Ano após ano, a infame marca dos 100 primeiros
policiais mortos parece ser atingida cada vez mais cedo
No final
da década de 1990, a violência urbana no Rio de Janeiro parecia ter chegado ao
capítulo mais sombrio de uma longa história de recrudescimento do confronto
entre as forças policiais do Estado e os criminosos, notadamente os traficantes
de drogas.
A
população, absolutamente indefesa, vivia como podia em meio ao desamparo, ao
medo e ao silêncio a que estava submetida. Tanto a Polícia Militar (PM) como a
Polícia Civil operavam quase sempre um passo atrás dos bandidos e em flagrante
desigualdade de condições materiais. Aquela foi a década em que os traficantes
do Rio passaram a impor seu poder paralelo e sua política de terror por meio
das armas de guerra.
Na
sociedade civil, aquela situação caótica, que não recebia do poder público as
devidas respostas, inspirou a criação de uma série de Organizações Não
Governamentais (ONGs), algumas delas com atuação relevante até hoje, como é o
caso do Disque-Denúncia. Àquela
época, tida como o auge da crise da violência urbana no Estado, morria um
policial a cada cinco dias, de acordo com o Mapeamento da Vitimização de
Policiais no Rio de Janeiro, um estudo feito pelo Instituto de Estudos da
Religião (Iser) em parceria com a Unesco, em 1997.
Pois bem.
Vinte anos depois, morre um policial a cada dois dias no Rio de Janeiro. Em
2017, 100 policiais militares já foram assassinados, um terço deles na Baixada
Fluminense, área do Estado que engloba os municípios de Duque de Caxias, Nova
Iguaçu, Nilópolis, São João de Meriti, Belford Roxo, Queimados e Mesquita. Dos
29 casos ocorridos na região, 15 deles (51%) já foram elucidados pela Delegacia
de Homicídios da Baixada Fluminense (DHBF). E destes, dez foram execuções
sumárias.
O segundo
sargento Fábio José Cavalcante e Sá, morto com 11 tiros na manhã do último
sábado, foi a centésima baixa nas forças policiais do Estado apenas em 2017.

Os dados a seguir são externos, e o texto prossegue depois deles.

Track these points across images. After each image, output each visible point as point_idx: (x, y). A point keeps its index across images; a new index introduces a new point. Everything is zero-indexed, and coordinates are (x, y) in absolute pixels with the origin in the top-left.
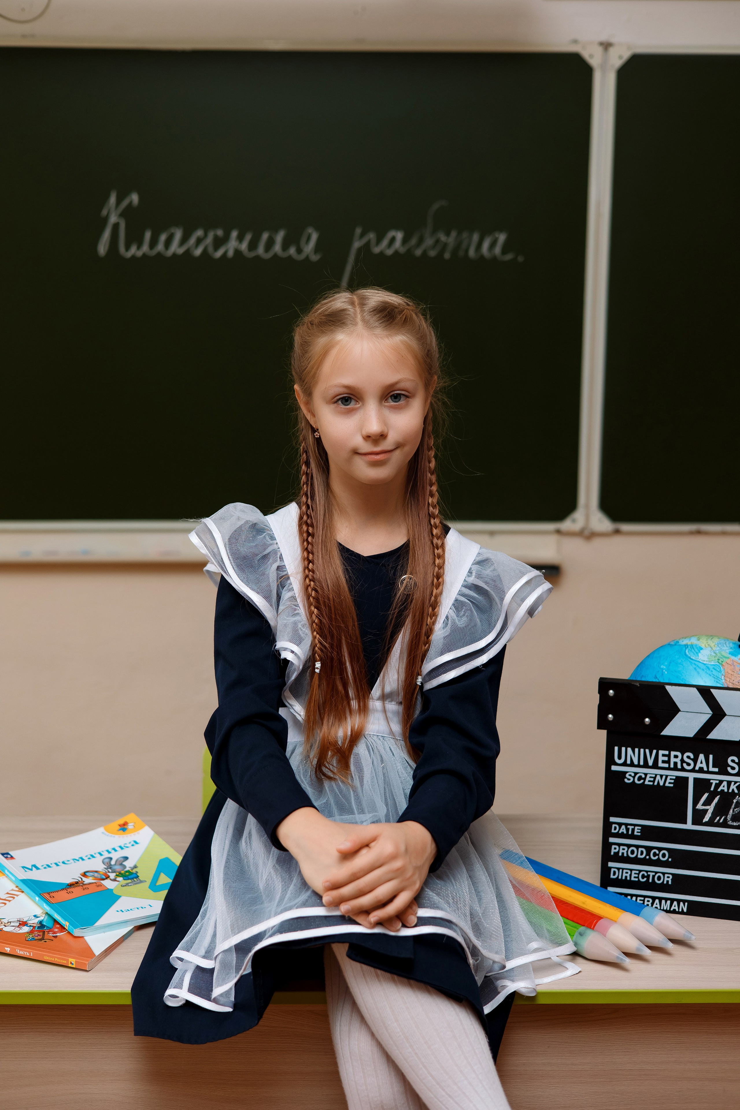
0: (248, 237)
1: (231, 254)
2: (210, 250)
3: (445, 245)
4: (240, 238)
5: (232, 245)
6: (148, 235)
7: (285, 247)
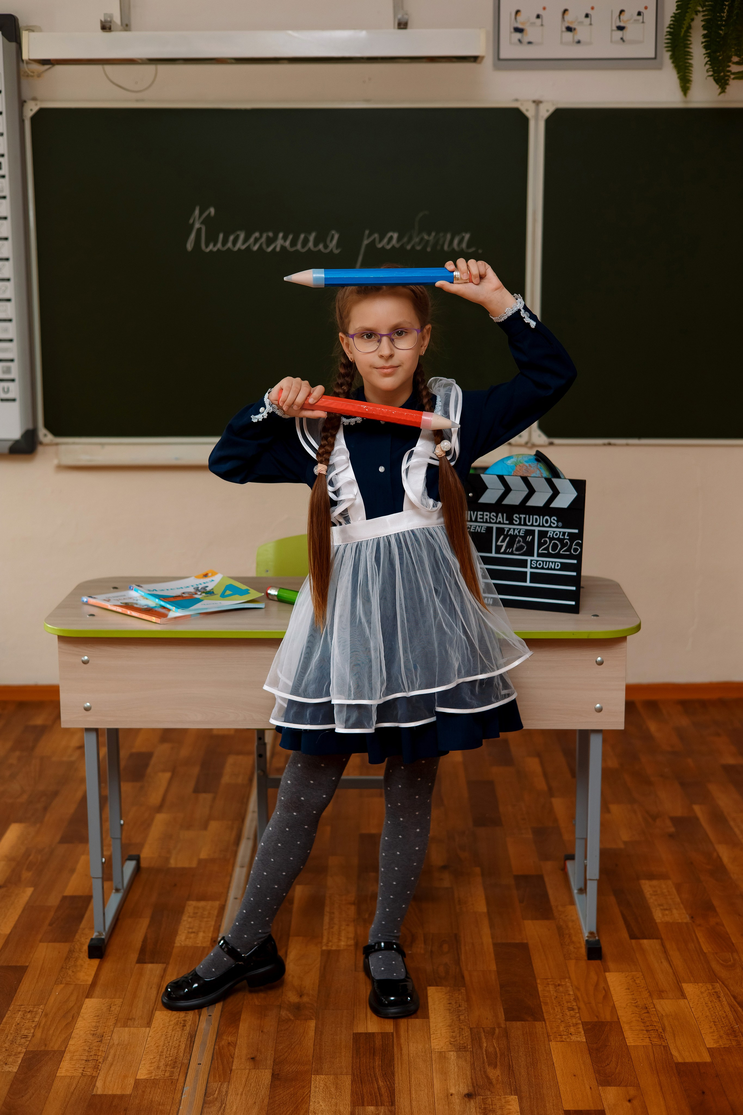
0: (291, 237)
1: (278, 249)
2: (264, 246)
3: (428, 241)
4: (285, 238)
5: (280, 242)
6: (221, 236)
7: (316, 244)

Ano após ano, a infame marca dos 100 primeiros policiais mortos parece ser
atingida cada vez mais cedo. As mortes
de policiais já seriam suficientemente graves e sentidas caso ocorressem nos
limites do confronto diário que marca a profissão, sobretudo em um Estado
crítico por sua posição “estratégica” no tráfico internacional de drogas como é
o Rio de Janeiro. Mas muitas dessas mortes ocorreram quando os policiais
estavam fora de serviço, seja em dias de folga, seja realizando os chamados
“bicos”, serviços de segurança particular para complementar sua baixa
remuneração.
Em nota
oficial após a morte do sargento Cavalcante, o governador do Rio de Janeiro, Luiz
Fernando Pezão, comparou a terroristas os bandidos que, portando fuzis de
assalto, ceifam a vida dos agentes do Estado. De fato, o modo sorrateiro dos
ataques, muitas vezes impossibilitando a defesa das vítimas, é comparável a
atos de terrorismo. A própria atuação despreocupada e ostensiva do banditismo
fluminense configura uma clara afronta à própria noção clássica de Estado como
a entidade detentora do monopólio do uso da violência.
Diante do
descalabro que se instalou no Rio, as reações, em geral, soam previsíveis e
conformadas, tanto as do governo do Estado como as dos que a ele se opõem. Não
raro, os partidos de oposição têm recorrido ao rasteiro debate
político-ideológico para tratar da questão da violência urbana, deixando em
segundo plano a abordagem propositiva que os qualificaria como uma oposição
responsável. Desprotegida
sob um céu de chumbo e uma inócua guerra retórica entre governo e oposição está
a população fluminense, cada vez mais acuada. Há muito a população não confia
nas forças policiais.
E tem carradas de razões para tal. Agora, é a própria
polícia que não confia em si mesma. “Parece que a gente está numa fila
esperando a nossa vez”, disse ao Estado a cabo Louzada, da PM do Rio, única
mulher a participar da ocupação do Complexo do Alemão.
Passa da
hora de o Estado assumir suas responsabilidades, começando pela reforma da
polícia, e acabar com essa sensação de desalento.